Die Faszination, die die Jugend beim Anblick des Papstes empfand, je länger sein Pontifikat dauerte, streicht auch Dr. Dr. Markus Jacobs heraus, Pfarrer der Dornberger Heilig-Geist-Gemeinde. »Viele Katholiken hoffen nun, dass seine Ausstrahlung bis zum Weltjugendtag im August fortwirkt.« Der »Athlet Gottes«, wie der sportliche Johannes Paul II. oft genannt wurde, habe weltweit die größten Menschenversammlungen bewirkt und seine Kräfte bis zuletzt nicht geschont.
Dass ein Glaubenssatz, auch wenn er aus päpstlichem Munde kommt, nicht immer alle Lebenssituationen einfängt, ist religiösen Menschen wie Pfarrer Jacobs durchaus bewusst. Die Sachthemen, auch die Kontroversen, träten angesichts des zu Ende gegangenen Lebens in den Hintergrund. »Andererseits sollten wir uns bewusst machen, dass Johannes Paul II. den Dialog der Konfessionen und Religionen stark gefördert hat. Die wohl größte Leistung aber ist sein Beitrag zur Aufhebung der Teilung Europas.« Michail Gorbatschow habe eingestanden, dass die päpstliche Einmischung den Eisernen Vorhang fortgerissen habe.

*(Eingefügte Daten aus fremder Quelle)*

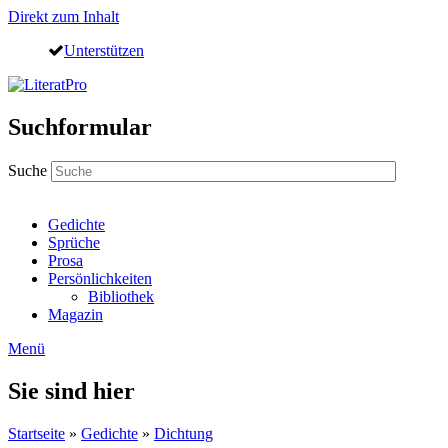
Direkt zum Inhalt
Unterstützen
Suchformular
Suche
Gedichte
Sprüche
Prosa
Persönlichkeiten
Bibliothek
Magazin
Menü
Sie sind hier
Startseite
»
Gedichte
»
Dichtung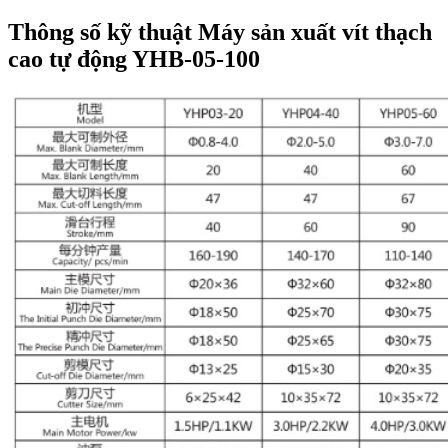
Thông số kỹ thuật Máy sản xuất vít thạch
cao tự động YHB-05-100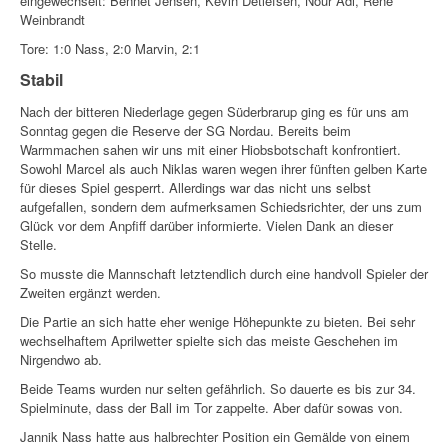
eingewechselt: Bennet Jensen, Kevin Detlefsen, Nour Adi, René
Weinbrandt
Tore: 1:0 Nass, 2:0 Marvin, 2:1
Stabil
Nach der bitteren Niederlage gegen Süderbrarup ging es für uns am
Sonntag gegen die Reserve der SG Nordau. Bereits beim
Warmmachen sahen wir uns mit einer Hiobsbotschaft konfrontiert.
Sowohl Marcel als auch Niklas waren wegen ihrer fünften gelben Karte
für dieses Spiel gesperrt. Allerdings war das nicht uns selbst
aufgefallen, sondern dem aufmerksamen Schiedsrichter, der uns zum
Glück vor dem Anpfiff darüber informierte. Vielen Dank an dieser
Stelle.
So musste die Mannschaft letztendlich durch eine handvoll Spieler der
Zweiten ergänzt werden.
Die Partie an sich hatte eher wenige Höhepunkte zu bieten. Bei sehr
wechselhaftem Aprilwetter spielte sich das meiste Geschehen im
Nirgendwo ab.
Beide Teams wurden nur selten gefährlich. So dauerte es bis zur 34.
Spielminute, dass der Ball im Tor zappelte. Aber dafür sowas von.
Jannik Nass hatte aus halbrechter Position ein Gemälde von einem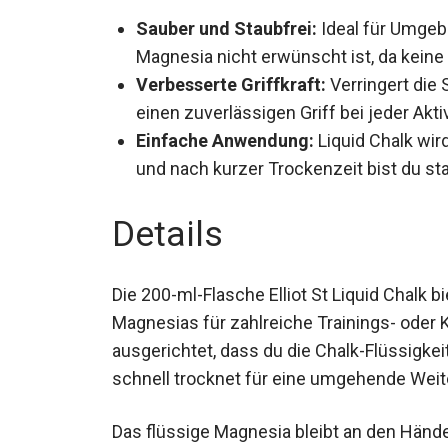
Sauber und Staubfrei:
Ideal für Umgeb
traditionellem Magnesia nicht erwünsch
werden.
Verbesserte Griffkraft:
Verringert die
für einen zuverlässigen Griff bei jeder A
Einfache Anwendung:
Liquid Chalk wird
und nach kurzer Trockenzeit bist du star
Details
Die 200-ml-Flasche Elliot St Liquid Chalk 
Magnesias für zahlreiche Trainings- oder K
ausgerichtet, dass du die Chalk-Flüssigkei
schnell trocknet für eine umgehende Wei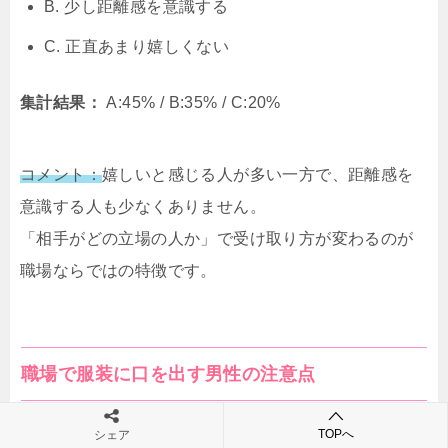
B. 少し距離感を意識する
C. 正直あまり嬉しくない
集計結果：
A:45% / B:35% / C:20%
コメント：
嬉しいと感じる人が多い一方で、距離感を
意識する人も少なくありません。
「相手がどの立場の人か」で受け取り方が変わるのが
職場ならではの特徴です。
職場で服装に口を出す男性の注意点
TOPへ
シェア
職場は公の場ですから、褒め言葉であっても受け取り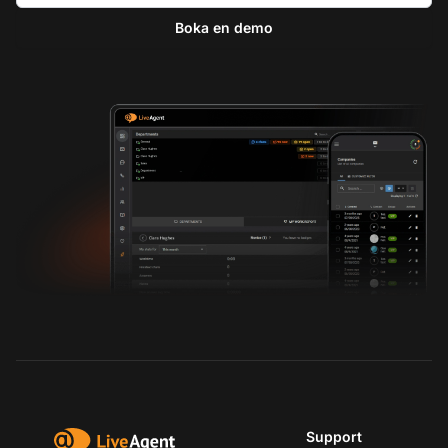
Boka en demo
Support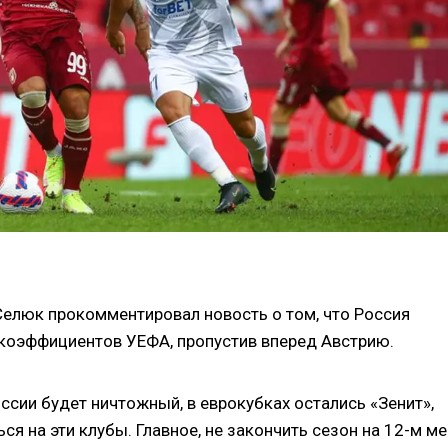
елюк прокомментировал новость о том, что Россия
 коэффициентов УЕФА, пропустив вперед Австрию.
ссии будет ничтожный, в еврокубках остались «Зенит»,
ся на эти клубы. Главное, не закончить сезон на 12-м ме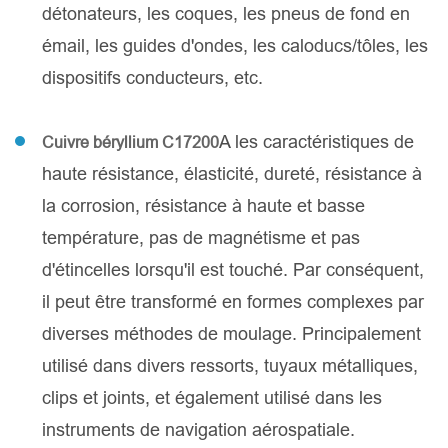
détonateurs, les coques, les pneus de fond en
émail, les guides d'ondes, les caloducs/tôles, les
dispositifs conducteurs, etc.
A les caractéristiques de
Cuivre béryllium C17200
haute résistance, élasticité, dureté, résistance à
la corrosion, résistance à haute et basse
température, pas de magnétisme et pas
d'étincelles lorsqu'il est touché. Par conséquent,
il peut être transformé en formes complexes par
diverses méthodes de moulage. Principalement
utilisé dans divers ressorts, tuyaux métalliques,
clips et joints, et également utilisé dans les
instruments de navigation aérospatiale.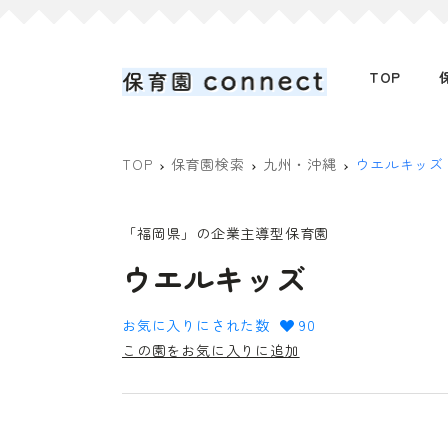
TOP
TOP
保育園検索
九州・沖縄
ウエルキッズ
「福岡県」の企業主導型保育園
ウエルキッズ
お気に入りにされた数
90
この園をお気に入りに追加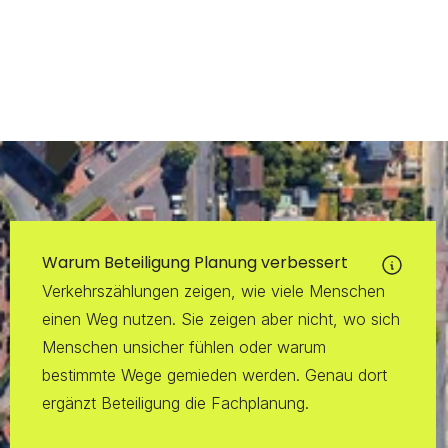
Warum Beteiligung Planung verbessert
Verkehrszählungen zeigen, wie viele Menschen 
einen Weg nutzen. Sie zeigen aber nicht, wo sich 
Menschen unsicher fühlen oder warum 
bestimmte Wege gemieden werden. Genau dort 
ergänzt Beteiligung die Fachplanung.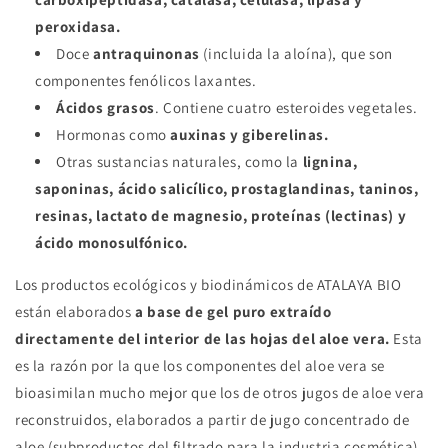
peroxidasa.
Doce
antraquinonas
(incluida la aloína), que son
componentes fenólicos laxantes.
Ácidos grasos
. Contiene cuatro esteroides vegetales.
Hormonas como
auxinas y giberelinas.
Otras sustancias naturales, como la
lignina,
saponinas, ácido salicílico, prostaglandinas, taninos,
resinas, lactato de magnesio, proteínas (lectinas) y
ácido monosulfónico.
Los productos ecológicos y biodinámicos de ATALAYA BIO
están elaborados
a base de gel puro extraído
directamente del interior de las hojas del aloe vera.
Esta
es la razón por la que los componentes del aloe vera se
bioasimilan mucho mejor que los de otros jugos de aloe vera
reconstruidos, elaborados a partir de jugo concentrado de
aloe (subproductos del filtrado para la industria cosmética).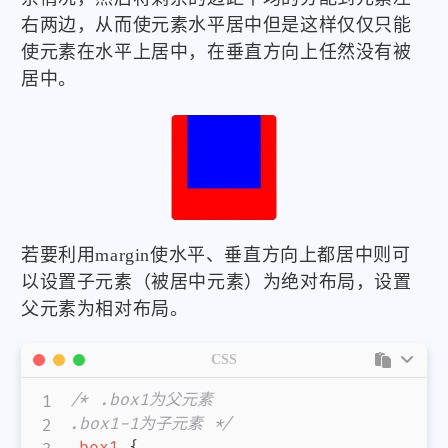
右两边，从而使元素水平居中但是这样仅仅只能
使元素在水平上居中，在垂直方向上任然没有被
居中。
若要利用margin使水平、垂直方向上都居中则可
以设置子元素（被居中元素）为绝对布局，设置
父元素为相对布局。
CSS
/* .box1为父元素

.box1-1为子元素 */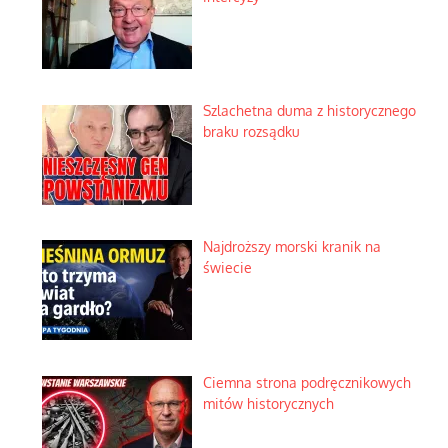
Szlachetna duma z historycznego
braku rozsądku
Najdroższy morski kranik na
świecie
Ciemna strona podręcznikowych
mitów historycznych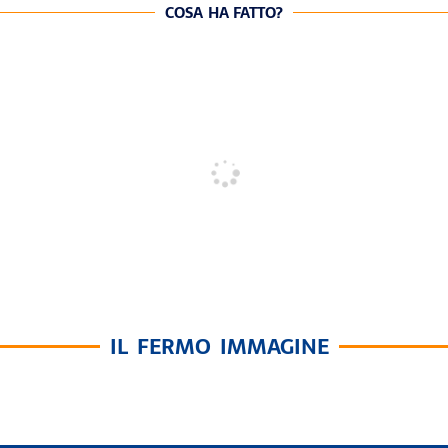
COSA HA FATTO?
IL FERMO IMMAGINE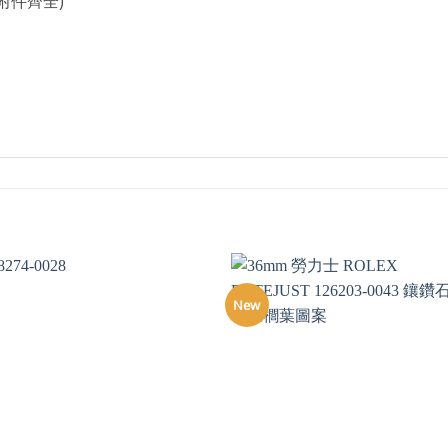
附件齊全)
New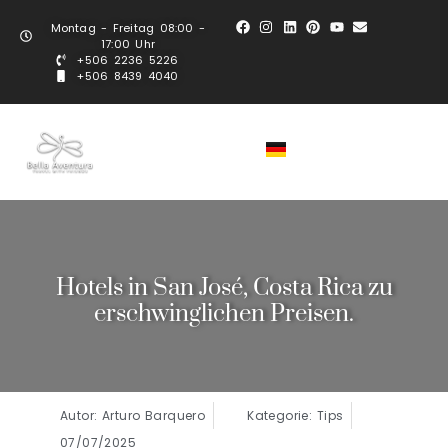
Montag - Freitag 08:00 -
17:00 Uhr
+506 2236 5226
+506 8439 4040
Hotels in San José, Costa Rica zu
erschwinglichen Preisen.
Autor: Arturo Barquero
Kategorie: Tips
07/07/2025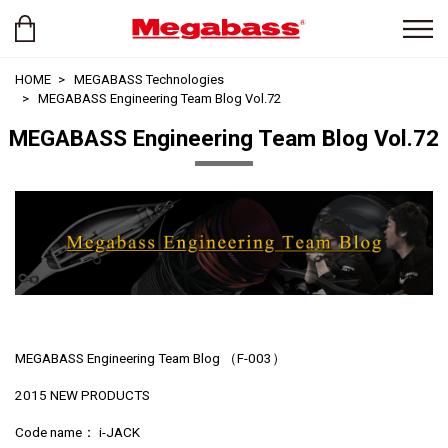
HOME
MEGABASS Technologies
MEGABASS Engineering Team Blog Vol.72
MEGABASS Engineering Team Blog Vol.72
MEGABASS Engineering Team Blog （F-003）
2015 NEW PRODUCTS
Code name： i-JACK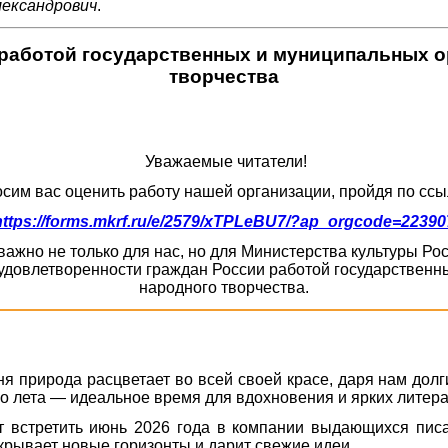
лександрович
.
работой государственных и муниципальных ор
творчества
Уважаемые читатели!
сим вас оценить работу нашей организации, пройдя по ссы
https://forms.mkrf.ru/e/2579/xTPLeBU7/?ap_orgcode=22390
ажно не только для нас, но для Министерства культуры Р
удовлетворенности граждан России работой государственны
народного творчества.
я природа расцветает во всей своей красе, даря нам дол
о лета — идеальное время для вдохновения и ярких литера
т встретить июнь 2026 года в компании выдающихся писа
ткрывает новые горизонты и дарит свежие идеи.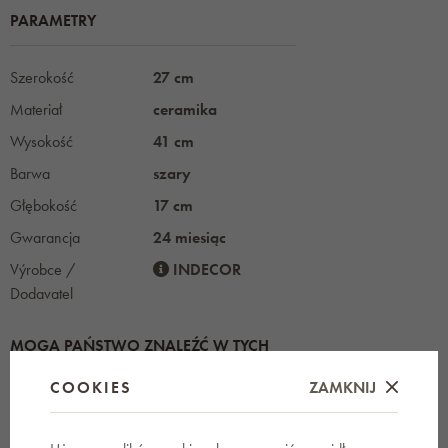
PARAMETRY
Szerokość
27 cm
Materiał
ceramika
Wysokość
41 cm
Barwa
szary
Głębokość
17 cm
Gwarancja
24 miesiąc
Výrobce /
INDECOR
Dodavatel
MOGĄ PAŃSTWO ZNALEŹĆ W TYCH
KATEGORIACH
COOKIES
ZAMKNIJ
INDECOR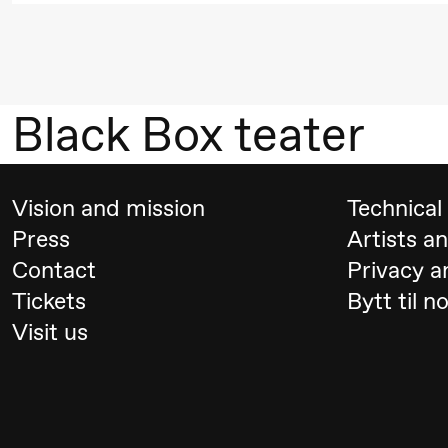
Hi sida
Saturday, 19 September
Black Box teater
18:00
Pinquins
Store scene (Bl
& Kjersti
Vision and mission
Technical 
Alm
Press
Artists a
Eriksen
Contact
Privacy a
Hi sida
Tickets
Bytt til n
Visit us
Friday, 25 September
19:00
Rosalind
Store scene (
Goldberg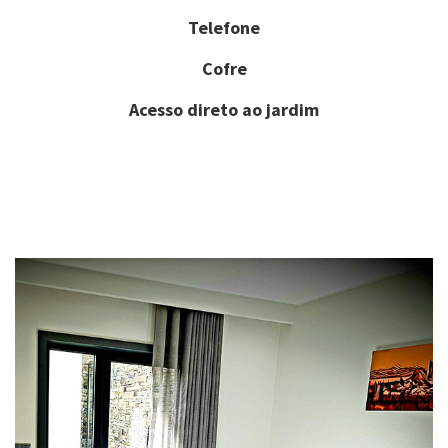
Telefone
Cofre
Acesso direto ao jardim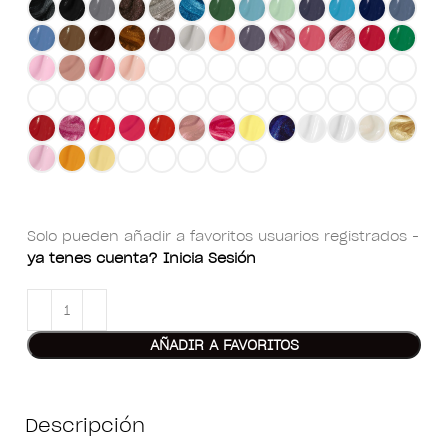
Solo pueden añadir a favoritos usuarios registrados -
ya tenes cuenta? Inicia Sesión
AÑADIR A FAVORITOS
Descripción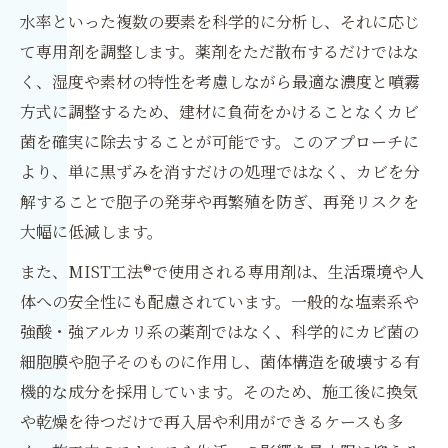
水率といった複数の要素を科学的に分析し、それに応じ
て専用剤を調整します。薬剤をただ散布するだけではな
く、湿度や素材の特性を考慮しながら最適な濃度と噴霧
方式に調整するため、建材に負荷をかけることなくカビ
菌を確実に除去することが可能です。このアプローチに
より、単に黒ずみを消すだけの処理ではなく、カビを分
解することで胞子の発芽や再繁殖を防ぎ、再発リスクを
大幅に低減します。
また、MIST工法®で使用される専用剤は、生活環境や人
体への安全性にも配慮されています。一般的な塩素系や
強酸・強アルカリ系の薬剤ではなく、科学的にカビ菌の
細胞膜や胞子そのものに作用し、菌体構造を破壊する有
機的な成分を採用しています。そのため、施工後に換気
や乾燥を待つだけで再入居や利用ができるケースも多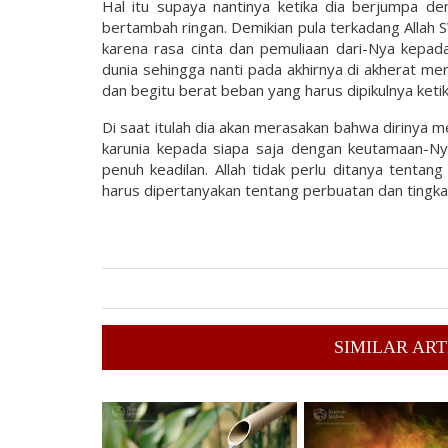
Hal itu supaya nantinya ketika dia berjumpa 
bertambah ringan. Demikian pula terkadang Allah
karena rasa cinta dan pemuliaan dari-Nya kep
dunia sehingga nanti pada akhirnya di akherat 
dan begitu berat beban yang harus dipikulnya ke
Di saat itulah dia akan merasakan bahwa dirinya 
karunia kepada siapa saja dengan keutamaan-N
penuh keadilan. Allah tidak perlu ditanya tenta
harus dipertanyakan tentang perbuatan dan tingka
SIMILAR ART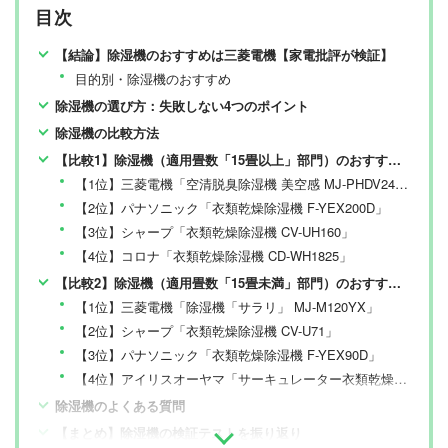
しをありのまま、雑誌およびWEBコンテンツとして発
目次
信。編集長・阿部淳平を中心に、11名以上の編集体制で
日々の検証・記事制作を行っています。
【結論】除湿機のおすすめは三菱電機【家電批評が検証】
目的別・除湿機のおすすめ
除湿機の選び方：失敗しない4つのポイント
除湿機の比較方法
【比較1】除湿機（適用畳数「15畳以上」部門）のおすすめランキング
【1位】三菱電機「空清脱臭除湿機 美空感 MJ-PHDV24YX」
【2位】パナソニック「衣類乾燥除湿機 F-YEX200D」
【3位】シャープ「衣類乾燥除湿機 CV-UH160」
【4位】コロナ「衣類乾燥除湿機 CD-WH1825」
【比較2】除湿機（適用畳数「15畳未満」部門）のおすすめランキング
【1位】三菱電機「除湿機「サラリ」 MJ-M120YX」
【2位】シャープ「衣類乾燥除湿機 CV-U71」
【3位】パナソニック「衣類乾燥除湿機 F-YEX90D」
【4位】アイリスオーヤマ「サーキュレーター衣類乾燥除湿機8L IJDC-K80」
除湿機のよくある質問
【まとめ】除湿機の検証テストを振り返り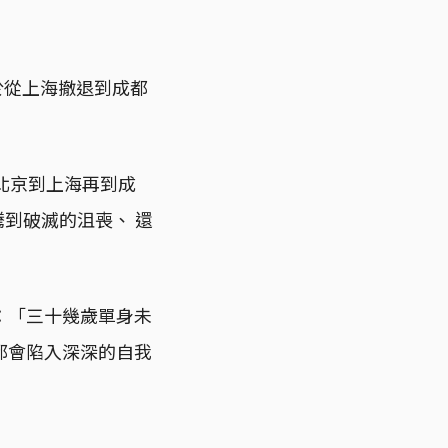
於從上海撤退到成都
北京到上海再到成
騰到破滅的沮喪、 還
：「三十幾歲單身未
都會陷入深深的自我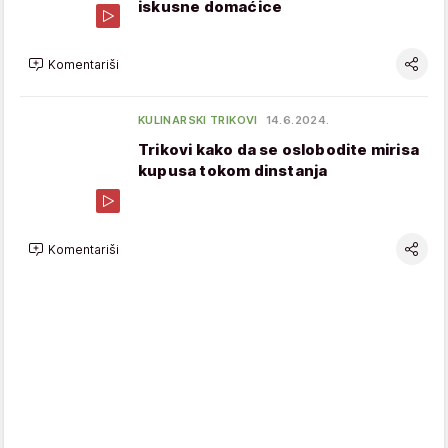
iskusne domaćice
Komentariši
KULINARSKI TRIKOVI
14.6.2024.
Trikovi kako da se oslobodite mirisa
kupusa tokom dinstanja
Komentariši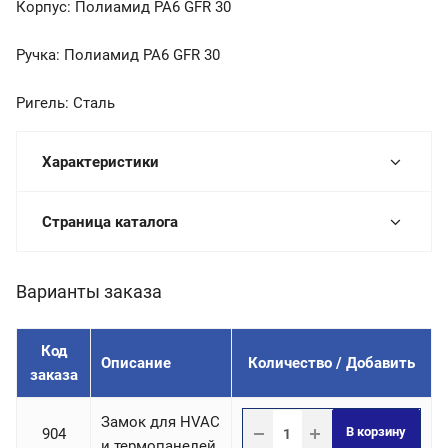
Корпус: Полиамид PA6 GFR 30
Ручка: Полиамид PA6 GFR 30
Ригель: Сталь
Характеристики
Страница каталога
Варианты заказа
Код
Описание
Количество / Добавить
заказа
Замок для HVAC
В корзину
904
и термопанелей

»Den Themenkomplex Alter - Krankheit - Sterben hat der Papst mit einem eigenen Bild versehen. Daraus lässt sich schließlich sein unbedingtes Eintreten für das nicht von uns Menschen gesetzte Leben ableiten, welches auch von uns nicht genommen werden darf«, erklärt Pfarrer Jacobs, auf die päpstliche Haltung zu Irakkrieg und Abtreibung anspielend. Andere Streitthemen betrachteten viele hierzulande nur aus deutscher Sicht: »Geistliche aus aller Welt, mit denen der Papst ja nun ständig verkehrte, und Katholiken anderer Länder können manche Position des Papstes leichter verstehen.«
Respekt zollen viele Gläubige auch der Art, wie dieser Papst bis zum Schluss durchhielt. Hautnah erlebt hat das Geschehen in Rom auf dem Petersplatz Bielefelds Bürgermeister Horst Grube, der mit seiner Ehefrau Annegret zu einem Kurzurlaub nach Italien aufgebrochen und am Samstag in die Teutostadt zurückgekehrt war. Grube: »Die vielen Gläubigen auf dem Platz, die für den Papst gebetet haben - das hat uns tief beeindruckt.«
Auch Regine Burg, Superintendentin der evangelischen Kirche in Bielefeld, drückt ihr Mitgefühl mit den katholischen Christen aus. Sie hat das Leiden des Heiligen Vaters verfolgt »Spätestens seit Ostern zeichnete sich ja ab, dass es zuende ging. Ich gönne ihm Ruhe und Frieden. Im Leiden und Sterben in der Öffentlichkeit zu stehen, ist belastend. Andererseits ist es gut: Wir leben in einer Spaßgesellschaft, in der das Sterben oft verdrängt wird. Aber es ist ein Teil des Lebens.« Bewundert habe sie den Papst, ergänzt sie, für seine Friedenspolitik. »Er war vielen Christen ein Vorbild und lebte die Bergpredigt - indem er zum Beispiel seinem Attentäter vergab.«
In den katholischen Kirchen des Erzbistums Paderborn wird der Gottesdienst am kommenden Freitag dem Requiem für den Papst gewidmet. In vielen Kirchen - wie in St. Jodokus - wird auch ein Kondolenzbuch ausliegen. Außerdem wird heute, Montag, und am morgigen Dienstag mittags von 12. bis 12.30 Uhr das Trauergeläut erklingen. An Kirchen und kirchlichen Gebäuden soll zudem zum Zeichen der Trauer halbmast geflaggt werden.